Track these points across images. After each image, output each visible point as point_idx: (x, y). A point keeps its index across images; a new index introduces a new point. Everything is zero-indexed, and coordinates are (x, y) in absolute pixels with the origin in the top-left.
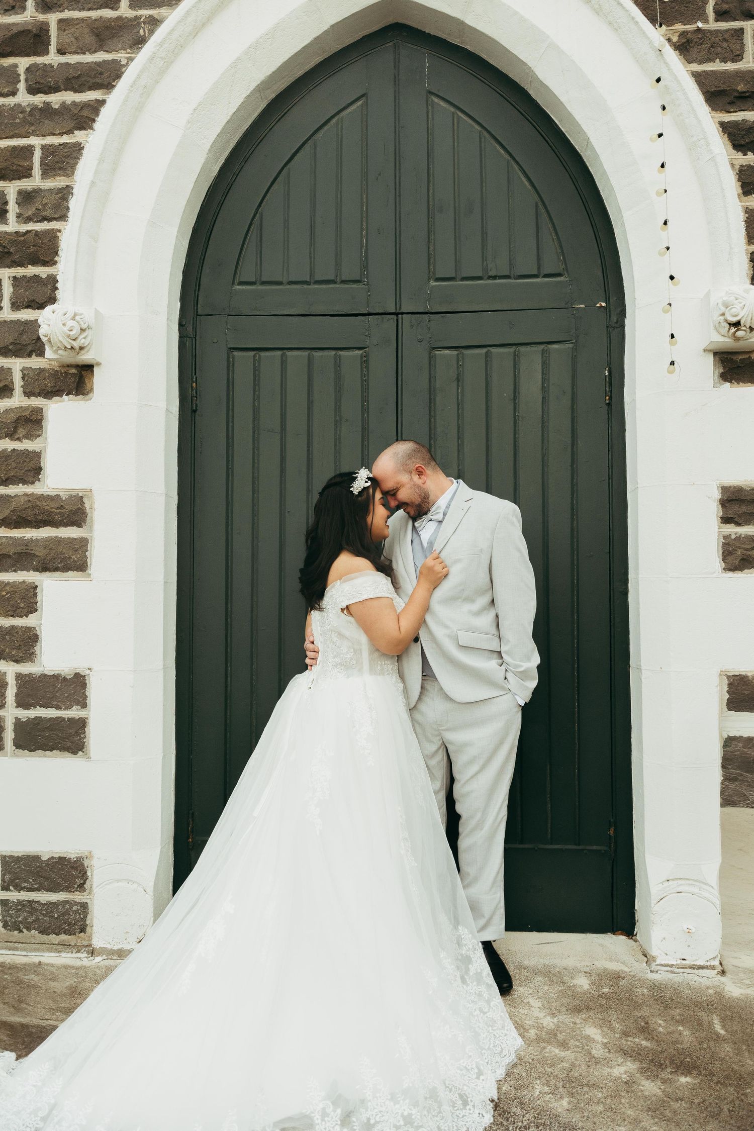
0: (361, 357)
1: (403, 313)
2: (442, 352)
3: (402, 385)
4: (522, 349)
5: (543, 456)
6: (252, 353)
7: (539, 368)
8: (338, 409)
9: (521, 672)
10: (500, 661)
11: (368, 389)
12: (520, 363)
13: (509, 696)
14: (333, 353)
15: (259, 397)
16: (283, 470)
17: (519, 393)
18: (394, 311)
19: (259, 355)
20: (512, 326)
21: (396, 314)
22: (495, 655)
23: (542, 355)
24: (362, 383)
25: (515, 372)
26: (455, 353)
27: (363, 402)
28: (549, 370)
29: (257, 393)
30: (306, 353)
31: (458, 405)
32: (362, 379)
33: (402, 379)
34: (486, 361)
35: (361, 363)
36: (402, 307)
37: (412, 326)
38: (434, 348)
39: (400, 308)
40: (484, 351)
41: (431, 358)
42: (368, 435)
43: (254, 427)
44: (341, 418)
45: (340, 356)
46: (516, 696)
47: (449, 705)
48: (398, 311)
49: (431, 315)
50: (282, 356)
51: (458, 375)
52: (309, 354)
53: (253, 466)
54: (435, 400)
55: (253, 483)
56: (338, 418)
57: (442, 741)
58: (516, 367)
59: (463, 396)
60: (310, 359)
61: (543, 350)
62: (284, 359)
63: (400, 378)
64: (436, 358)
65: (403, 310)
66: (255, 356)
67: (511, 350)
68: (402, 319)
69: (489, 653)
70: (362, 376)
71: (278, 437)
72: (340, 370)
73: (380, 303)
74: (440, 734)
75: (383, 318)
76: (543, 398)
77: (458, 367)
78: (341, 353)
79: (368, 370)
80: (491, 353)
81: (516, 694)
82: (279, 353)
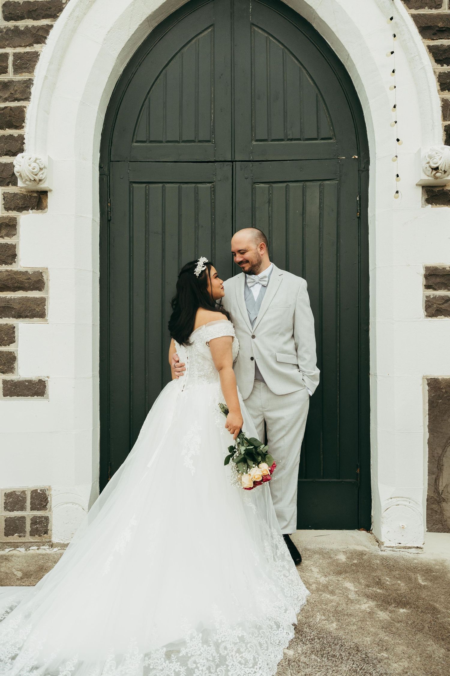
0: (211, 188)
1: (236, 161)
2: (259, 185)
3: (235, 205)
4: (308, 184)
5: (320, 248)
6: (144, 185)
7: (318, 195)
8: (197, 220)
9: (312, 376)
10: (299, 370)
11: (215, 208)
12: (306, 192)
13: (305, 390)
14: (194, 185)
15: (148, 212)
16: (163, 257)
17: (306, 211)
18: (230, 160)
19: (149, 186)
20: (302, 169)
21: (232, 162)
22: (295, 367)
23: (320, 187)
24: (211, 204)
25: (303, 198)
26: (267, 186)
27: (212, 215)
28: (323, 196)
29: (147, 210)
30: (177, 185)
31: (269, 217)
32: (211, 201)
33: (235, 202)
34: (286, 191)
35: (211, 191)
36: (236, 157)
37: (241, 169)
38: (255, 183)
39: (234, 158)
40: (284, 185)
41: (253, 189)
42: (215, 236)
43: (146, 231)
44: (198, 226)
45: (198, 187)
46: (308, 390)
47: (269, 395)
48: (233, 160)
49: (253, 163)
50: (163, 187)
51: (269, 200)
52: (179, 186)
53: (145, 254)
54: (255, 214)
55: (146, 265)
56: (197, 225)
57: (263, 418)
58: (304, 195)
59: (272, 211)
60: (180, 189)
61: (320, 184)
62: (164, 188)
63: (234, 201)
64: (256, 189)
65: (236, 159)
66: (146, 187)
67: (301, 184)
68: (236, 165)
69: (292, 365)
70: (211, 199)
71: (160, 236)
72: (198, 196)
73: (222, 154)
74: (263, 413)
75: (224, 164)
76: (320, 214)
77: (269, 195)
78: (199, 185)
79: (215, 196)
80: (289, 186)
81: (309, 389)
82: (161, 185)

What is expected:
Return every line of the records above verbatim, omitting the pictures from your response.

Solution:
Track these points across images. After each image, output each visible point as point_idx: (x, y). A point keeps its index across images; a new index introduces a new point. Everything is zero-indexed, and coordinates are (x, y) in absolute pixels with the origin in the top-left.
0: (361, 357)
1: (403, 313)
2: (442, 352)
3: (402, 385)
4: (522, 349)
5: (543, 456)
6: (252, 353)
7: (539, 368)
8: (338, 409)
9: (521, 672)
10: (500, 661)
11: (368, 389)
12: (520, 363)
13: (509, 696)
14: (333, 353)
15: (259, 397)
16: (283, 470)
17: (519, 393)
18: (394, 311)
19: (259, 355)
20: (512, 326)
21: (396, 314)
22: (495, 655)
23: (542, 355)
24: (362, 383)
25: (515, 372)
26: (455, 353)
27: (363, 402)
28: (549, 370)
29: (257, 393)
30: (306, 353)
31: (458, 405)
32: (362, 379)
33: (402, 379)
34: (486, 361)
35: (361, 363)
36: (402, 307)
37: (412, 326)
38: (434, 348)
39: (400, 308)
40: (484, 351)
41: (431, 358)
42: (368, 435)
43: (254, 427)
44: (341, 418)
45: (340, 356)
46: (516, 696)
47: (449, 705)
48: (398, 311)
49: (431, 315)
50: (282, 356)
51: (458, 375)
52: (309, 354)
53: (253, 466)
54: (435, 400)
55: (253, 483)
56: (338, 418)
57: (442, 741)
58: (516, 367)
59: (463, 396)
60: (310, 359)
61: (543, 350)
62: (284, 359)
63: (400, 378)
64: (436, 358)
65: (403, 310)
66: (255, 356)
67: (511, 350)
68: (402, 319)
69: (489, 653)
70: (362, 376)
71: (278, 437)
72: (340, 370)
73: (380, 303)
74: (440, 734)
75: (383, 318)
76: (543, 398)
77: (458, 367)
78: (341, 353)
79: (368, 370)
80: (491, 353)
81: (516, 694)
82: (279, 353)
0: (211, 188)
1: (236, 161)
2: (259, 185)
3: (235, 205)
4: (308, 184)
5: (320, 248)
6: (144, 185)
7: (318, 195)
8: (197, 220)
9: (312, 376)
10: (299, 370)
11: (215, 208)
12: (306, 192)
13: (305, 390)
14: (194, 185)
15: (148, 212)
16: (163, 257)
17: (306, 211)
18: (230, 160)
19: (149, 186)
20: (302, 169)
21: (232, 162)
22: (295, 367)
23: (320, 187)
24: (211, 204)
25: (303, 198)
26: (267, 186)
27: (212, 215)
28: (323, 196)
29: (147, 210)
30: (177, 185)
31: (269, 217)
32: (211, 201)
33: (235, 202)
34: (286, 191)
35: (211, 191)
36: (236, 157)
37: (241, 169)
38: (255, 183)
39: (234, 158)
40: (284, 185)
41: (253, 189)
42: (215, 236)
43: (146, 231)
44: (198, 226)
45: (198, 187)
46: (308, 390)
47: (269, 395)
48: (233, 160)
49: (253, 163)
50: (163, 187)
51: (269, 200)
52: (179, 186)
53: (145, 254)
54: (255, 214)
55: (146, 265)
56: (197, 225)
57: (263, 418)
58: (304, 195)
59: (272, 211)
60: (180, 189)
61: (320, 184)
62: (164, 188)
63: (234, 201)
64: (256, 189)
65: (236, 159)
66: (146, 187)
67: (301, 184)
68: (236, 165)
69: (292, 365)
70: (211, 199)
71: (160, 236)
72: (198, 196)
73: (222, 154)
74: (263, 413)
75: (224, 164)
76: (320, 214)
77: (269, 195)
78: (199, 185)
79: (215, 196)
80: (289, 186)
81: (309, 389)
82: (161, 185)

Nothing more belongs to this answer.